(Work instruction): Render the listing below as a Markdown table with two columns, n for the row number and Line for the text, giving each line its own row and leaving out blank lines.

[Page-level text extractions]
• • • •

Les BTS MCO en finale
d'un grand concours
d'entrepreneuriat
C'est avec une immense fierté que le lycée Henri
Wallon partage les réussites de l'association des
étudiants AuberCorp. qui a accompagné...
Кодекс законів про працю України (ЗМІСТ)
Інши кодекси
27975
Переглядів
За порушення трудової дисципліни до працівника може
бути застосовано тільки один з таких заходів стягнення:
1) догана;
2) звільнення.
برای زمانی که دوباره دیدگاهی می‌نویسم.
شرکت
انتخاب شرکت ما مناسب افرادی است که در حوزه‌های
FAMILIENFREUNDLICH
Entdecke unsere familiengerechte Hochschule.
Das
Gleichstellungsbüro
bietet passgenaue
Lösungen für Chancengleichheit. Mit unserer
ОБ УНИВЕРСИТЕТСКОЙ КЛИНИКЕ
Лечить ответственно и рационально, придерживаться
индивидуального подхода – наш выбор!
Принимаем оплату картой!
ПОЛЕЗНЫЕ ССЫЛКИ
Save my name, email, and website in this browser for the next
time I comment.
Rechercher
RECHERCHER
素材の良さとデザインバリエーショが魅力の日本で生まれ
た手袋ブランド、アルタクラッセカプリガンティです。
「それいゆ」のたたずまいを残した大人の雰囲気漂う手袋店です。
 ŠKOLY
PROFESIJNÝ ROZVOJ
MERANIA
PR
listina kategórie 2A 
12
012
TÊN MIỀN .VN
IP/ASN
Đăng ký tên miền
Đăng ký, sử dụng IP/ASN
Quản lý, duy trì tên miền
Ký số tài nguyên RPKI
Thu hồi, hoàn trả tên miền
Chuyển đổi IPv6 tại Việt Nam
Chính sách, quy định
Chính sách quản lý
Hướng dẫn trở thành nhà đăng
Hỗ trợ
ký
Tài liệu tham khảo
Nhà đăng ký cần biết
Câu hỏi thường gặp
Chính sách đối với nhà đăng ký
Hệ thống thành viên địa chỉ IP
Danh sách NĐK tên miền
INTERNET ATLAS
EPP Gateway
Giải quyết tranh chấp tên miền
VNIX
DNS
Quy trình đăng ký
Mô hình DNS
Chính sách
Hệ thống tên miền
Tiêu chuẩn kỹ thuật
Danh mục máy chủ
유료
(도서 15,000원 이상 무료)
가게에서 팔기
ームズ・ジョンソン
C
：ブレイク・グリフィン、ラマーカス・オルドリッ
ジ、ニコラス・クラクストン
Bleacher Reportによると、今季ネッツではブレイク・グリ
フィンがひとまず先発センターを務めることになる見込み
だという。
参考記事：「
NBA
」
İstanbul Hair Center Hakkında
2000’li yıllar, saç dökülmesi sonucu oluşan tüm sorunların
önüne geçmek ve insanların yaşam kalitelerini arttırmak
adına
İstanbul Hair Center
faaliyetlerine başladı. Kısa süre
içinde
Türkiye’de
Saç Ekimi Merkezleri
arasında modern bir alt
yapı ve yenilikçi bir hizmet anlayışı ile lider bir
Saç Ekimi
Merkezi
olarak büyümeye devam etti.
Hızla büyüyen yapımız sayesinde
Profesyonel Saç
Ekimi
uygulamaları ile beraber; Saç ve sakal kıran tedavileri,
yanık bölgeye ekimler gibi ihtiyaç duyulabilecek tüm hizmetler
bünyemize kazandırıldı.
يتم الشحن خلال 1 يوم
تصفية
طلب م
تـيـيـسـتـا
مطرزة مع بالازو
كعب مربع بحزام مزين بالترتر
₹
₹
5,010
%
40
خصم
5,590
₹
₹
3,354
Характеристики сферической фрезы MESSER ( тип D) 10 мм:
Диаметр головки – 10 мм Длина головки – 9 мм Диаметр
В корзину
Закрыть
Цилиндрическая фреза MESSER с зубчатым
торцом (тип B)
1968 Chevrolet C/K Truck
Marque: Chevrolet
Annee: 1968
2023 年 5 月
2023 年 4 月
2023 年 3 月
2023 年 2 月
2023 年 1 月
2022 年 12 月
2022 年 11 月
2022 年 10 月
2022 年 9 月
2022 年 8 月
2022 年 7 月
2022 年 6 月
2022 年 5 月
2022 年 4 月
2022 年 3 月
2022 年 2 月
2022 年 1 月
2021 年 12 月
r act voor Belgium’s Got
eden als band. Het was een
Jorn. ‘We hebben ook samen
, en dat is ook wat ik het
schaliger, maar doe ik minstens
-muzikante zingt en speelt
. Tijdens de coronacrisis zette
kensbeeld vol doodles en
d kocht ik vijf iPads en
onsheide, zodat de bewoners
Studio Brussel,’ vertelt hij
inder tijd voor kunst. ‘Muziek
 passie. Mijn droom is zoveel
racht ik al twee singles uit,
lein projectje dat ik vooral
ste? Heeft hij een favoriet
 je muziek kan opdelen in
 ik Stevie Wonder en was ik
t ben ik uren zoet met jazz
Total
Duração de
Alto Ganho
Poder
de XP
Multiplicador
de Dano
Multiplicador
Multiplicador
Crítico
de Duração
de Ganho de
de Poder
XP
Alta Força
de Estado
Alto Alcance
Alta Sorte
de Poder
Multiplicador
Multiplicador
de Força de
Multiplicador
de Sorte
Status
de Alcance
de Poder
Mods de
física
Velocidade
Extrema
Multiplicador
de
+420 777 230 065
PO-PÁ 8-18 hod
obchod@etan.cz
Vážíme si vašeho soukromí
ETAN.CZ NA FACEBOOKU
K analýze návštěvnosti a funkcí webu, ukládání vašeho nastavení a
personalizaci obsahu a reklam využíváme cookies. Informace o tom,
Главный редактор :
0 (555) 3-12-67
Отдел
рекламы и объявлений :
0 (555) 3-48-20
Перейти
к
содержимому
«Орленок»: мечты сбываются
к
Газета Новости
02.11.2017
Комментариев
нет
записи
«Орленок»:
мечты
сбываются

• • • •

(Response to the task):
| n | Line |
|---|---|
| 1 | Les BTS MCO en finale |
| 2 | d'un grand concours |
| 3 | d'entrepreneuriat |
| 4 | C'est avec une immense fierté que le lycée Henri |
| 5 | Wallon partage les réussites de l'association des |
| 6 | étudiants AuberCorp. qui a accompagné... |
| 7 | Кодекс законів про працю України (ЗМІСТ) |
| 8 | Інши кодекси |
| 9 | 27975 |
| 10 | Переглядів |
| 11 | За порушення трудової дисципліни до працівника може |
| 12 | бути застосовано тільки один з таких заходів стягнення: |
| 13 | 1) догана; |
| 14 | 2) звільнення. |
| 15 | برای زمانی که دوباره دیدگاهی می‌نویسم. |
| 16 | شرکت |
| 17 | انتخاب شرکت ما مناسب افرادی است که در حوزه‌های |
| 18 | FAMILIENFREUNDLICH |
| 19 | Entdecke unsere familiengerechte Hochschule. |
| 20 | Das |
| 21 | Gleichstellungsbüro |
| 22 | bietet passgenaue |
| 23 | Lösungen für Chancengleichheit. Mit unserer |
| 24 | ОБ УНИВЕРСИТЕТСКОЙ КЛИНИКЕ |
| 25 | Лечить ответственно и рационально, придерживаться |
| 26 | индивидуального подхода – наш выбор! |
| 27 | Принимаем оплату картой! |
| 28 | ПОЛЕЗНЫЕ ССЫЛКИ |
| 29 | Save my name, email, and website in this browser for the next |
| 30 | time I comment. |
| 31 | Rechercher |
| 32 | RECHERCHER |
| 33 | 素材の良さとデザインバリエーショが魅力の日本で生まれ |
| 34 | た手袋ブランド、アルタクラッセカプリガンティです。 |
| 35 | 「それいゆ」のたたずまいを残した大人の雰囲気漂う手袋店です。 |
| 36 |  ŠKOLY |
| 37 | PROFESIJNÝ ROZVOJ |
| 38 | MERANIA |
| 39 | PR |
| 40 | listina kategórie 2A  |
| 41 | 12 |
| 42 | 012 |
| 43 | TÊN MIỀN .VN |
| 44 | IP/ASN |
| 45 | Đăng ký tên miền |
| 46 | Đăng ký, sử dụng IP/ASN |
| 47 | Quản lý, duy trì tên miền |
| 48 | Ký số tài nguyên RPKI |
| 49 | Thu hồi, hoàn trả tên miền |
| 50 | Chuyển đổi IPv6 tại Việt Nam |
| 51 | Chính sách, quy định |
| 52 | Chính sách quản lý |
| 53 | Hướng dẫn trở thành nhà đăng |
| 54 | Hỗ trợ |
| 55 | ký |
| 56 | Tài liệu tham khảo |
| 57 | Nhà đăng ký cần biết |
| 58 | Câu hỏi thường gặp |
| 59 | Chính sách đối với nhà đăng ký |
| 60 | Hệ thống thành viên địa chỉ IP |
| 61 | Danh sách NĐK tên miền |
| 62 | INTERNET ATLAS |
| 63 | EPP Gateway |
| 64 | Giải quyết tranh chấp tên miền |
| 65 | VNIX |
| 66 | DNS |
| 67 | Quy trình đăng ký |
| 68 | Mô hình DNS |
| 69 | Chính sách |
| 70 | Hệ thống tên miền |
| 71 | Tiêu chuẩn kỹ thuật |
| 72 | Danh mục máy chủ |
| 73 | 유료 |
| 74 | (도서 15,000원 이상 무료) |
| 75 | 가게에서 팔기 |
| 76 | ームズ・ジョンソン |
| 77 | C |
| 78 | ：ブレイク・グリフィン、ラマーカス・オルドリッ |
| 79 | ジ、ニコラス・クラクストン |
| 80 | Bleacher Reportによると、今季ネッツではブレイク・グリ |
| 81 | フィンがひとまず先発センターを務めることになる見込み |
| 82 | だという。 |
| 83 | 参考記事：「 |
| 84 | NBA |
| 85 | 」 |
| 86 | İstanbul Hair Center Hakkında |
| 87 | 2000’li yıllar, saç dökülmesi sonucu oluşan tüm sorunların |
| 88 | önüne geçmek ve insanların yaşam kalitelerini arttırmak |
| 89 | adına |
| 90 | İstanbul Hair Center |
| 91 | faaliyetlerine başladı. Kısa süre |
| 92 | içinde |
| 93 | Türkiye’de |
| 94 | Saç Ekimi Merkezleri |
| 95 | arasında modern bir alt |
| 96 | yapı ve yenilikçi bir hizmet anlayışı ile lider bir |
| 97 | Saç Ekimi |
| 98 | Merkezi |
| 99 | olarak büyümeye devam etti. |
| 100 | Hızla büyüyen yapımız sayesinde |
| 101 | Profesyonel Saç |
| 102 | Ekimi |
| 103 | uygulamaları ile beraber; Saç ve sakal kıran tedavileri, |
| 104 | yanık bölgeye ekimler gibi ihtiyaç duyulabilecek tüm hizmetler |
| 105 | bünyemize kazandırıldı. |
| 106 | يتم الشحن خلال 1 يوم |
| 107 | تصفية |
| 108 | طلب م |
| 109 | تـيـيـسـتـا |
| 110 | مطرزة مع بالازو |
| 111 | كعب مربع بحزام مزين بالترتر |
| 112 | ₹ |
| 113 | ₹ |
| 114 | 5,010 |
| 115 | % |
| 116 | 40 |
| 117 | خصم |
| 118 | 5,590 |
| 119 | ₹ |
| 120 | ₹ |
| 121 | 3,354 |
| 122 | Характеристики сферической фрезы MESSER ( тип D) 10 мм: |
| 123 | Диаметр головки – 10 мм Длина головки – 9 мм Диаметр |
| 124 | В корзину |
| 125 | Закрыть |
| 126 | Цилиндрическая фреза MESSER с зубчатым |
| 127 | торцом (тип B) |
| 128 | 1968 Chevrolet C/K Truck |
| 129 | Marque: Chevrolet |
| 130 | Annee: 1968 |
| 131 | 2023 年 5 月 |
| 132 | 2023 年 4 月 |
| 133 | 2023 年 3 月 |
| 134 | 2023 年 2 月 |
| 135 | 2023 年 1 月 |
| 136 | 2022 年 12 月 |
| 137 | 2022 年 11 月 |
| 138 | 2022 年 10 月 |
| 139 | 2022 年 9 月 |
| 140 | 2022 年 8 月 |
| 141 | 2022 年 7 月 |
| 142 | 2022 年 6 月 |
| 143 | 2022 年 5 月 |
| 144 | 2022 年 4 月 |
| 145 | 2022 年 3 月 |
| 146 | 2022 年 2 月 |
| 147 | 2022 年 1 月 |
| 148 | 2021 年 12 月 |
| 149 | r act voor Belgium’s Got |
| 150 | eden als band. Het was een |
| 151 | Jorn. ‘We hebben ook samen |
| 152 | , en dat is ook wat ik het |
| 153 | schaliger, maar doe ik minstens |
| 154 | -muzikante zingt en speelt |
| 155 | . Tijdens de coronacrisis zette |
| 156 | kensbeeld vol doodles en |
| 157 | d kocht ik vijf iPads en |
| 158 | onsheide, zodat de bewoners |
| 159 | Studio Brussel,’ vertelt hij |
| 160 | inder tijd voor kunst. ‘Muziek |
| 161 |  passie. Mijn droom is zoveel |
| 162 | racht ik al twee singles uit, |
| 163 | lein projectje dat ik vooral |
| 164 | ste? Heeft hij een favoriet |
| 165 |  je muziek kan opdelen in |
| 166 |  ik Stevie Wonder en was ik |
| 167 | t ben ik uren zoet met jazz |
| 168 | Total |
| 169 | Duração de |
| 170 | Alto Ganho |
| 171 | Poder |
| 172 | de XP |
| 173 | Multiplicador |
| 174 | de Dano |
| 175 | Multiplicador |
| 176 | Multiplicador |
| 177 | Crítico |
| 178 | de Duração |
| 179 | de Ganho de |
| 180 | de Poder |
| 181 | XP |
| 182 | Alta Força |
| 183 | de Estado |
| 184 | Alto Alcance |
| 185 | Alta Sorte |
| 186 | de Poder |
| 187 | Multiplicador |
| 188 | Multiplicador |
| 189 | de Força de |
| 190 | Multiplicador |
| 191 | de Sorte |
| 192 | Status |
| 193 | de Alcance |
| 194 | de Poder |
| 195 | Mods de |
| 196 | física |
| 197 | Velocidade |
| 198 | Extrema |
| 199 | Multiplicador |
| 200 | de |
| 201 | +420 777 230 065 |
| 202 | PO-PÁ 8-18 hod |
| 203 | obchod@etan.cz |
| 204 | Vážíme si vašeho soukromí |
| 205 | ETAN.CZ NA FACEBOOKU |
| 206 | K analýze návštěvnosti a funkcí webu, ukládání vašeho nastavení a |
| 207 | personalizaci obsahu a reklam využíváme cookies. Informace o tom, |
| 208 | Главный редактор : |
| 209 | 0 (555) 3-12-67 |
| 210 | Отдел |
| 211 | рекламы и объявлений : |
| 212 | 0 (555) 3-48-20 |
| 213 | Перейти |
| 214 | к |
| 215 | содержимому |
| 216 | «Орленок»: мечты сбываются |
| 217 | к |
| 218 | Газета Новости |
| 219 | 02.11.2017 |
| 220 | Комментариев |
| 221 | нет |
| 222 | записи |
| 223 | «Орленок»: |
| 224 | мечты |
| 225 | сбываются |